**TEXT BLOCK**
***
Sept. 14, 2022

On HBO's "The Rehearsal," Reality TV Ain't Real

On HBO's

Billed as a "docu-comedy," the new Nathan Fielder HBO series, The Rehearsal, purports to take ordinary people through a variety of rehearsed life events with the goal of improving outcomes in their real lives. Kor Skeet wants to make a big confession; Angela wants to see if she's cut out for motherhood; Patrick wants an inheritance that is being withheld from him. Along the way, host Fielder designs so-called rehearsals to give each the chance to practice for their big moment, with Fielder often turning the lens of the experiment onto himself. But is it truly a reality program with unwitting subjects? Or simply a parody with actors playing unwitting subjects? 

The question isn't whether the performers were all actors (although there are plenty of reasons to believe they were). The question is, was there really a series of legitimate social experiments that these people believed they were taking part in? Or were they plants put into those scripted situations to create that illusion? (Much like the plants magicians call from the audience to saw in half onstage, wearing shoes that match those we later see wiggling on the bottom half of the "magically" split torso.)
***
**DATASET EXTRACT**
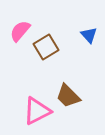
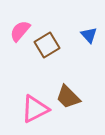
brown square: moved 1 px right, 2 px up
brown trapezoid: moved 1 px down
pink triangle: moved 2 px left, 2 px up
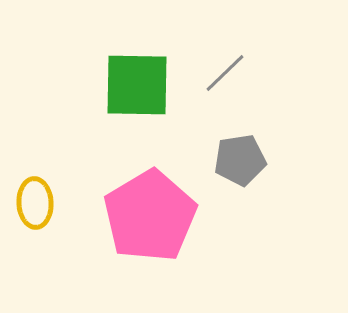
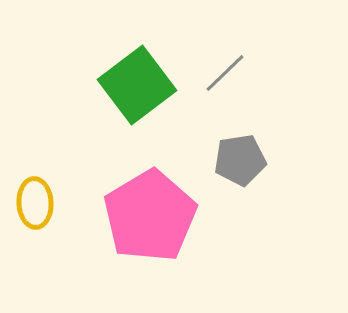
green square: rotated 38 degrees counterclockwise
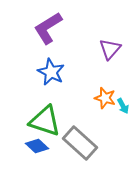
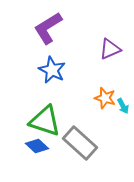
***
**THE PROBLEM**
Summarize the article about HBO's "The Rehearsal" in two sentences.

**FULL ANSWER**
Nathan Fielder's HBO series "The Rehearsal," billed as a "docu-comedy," claims to guide ordinary people through rehearsed life events to improve outcomes in their real lives, with Fielder designing the rehearsals and often turning the experiment onto himself. The central question is whether the participants believed they were taking part in legitimate social experiments or were plants placed in scripted situations to create that illusion.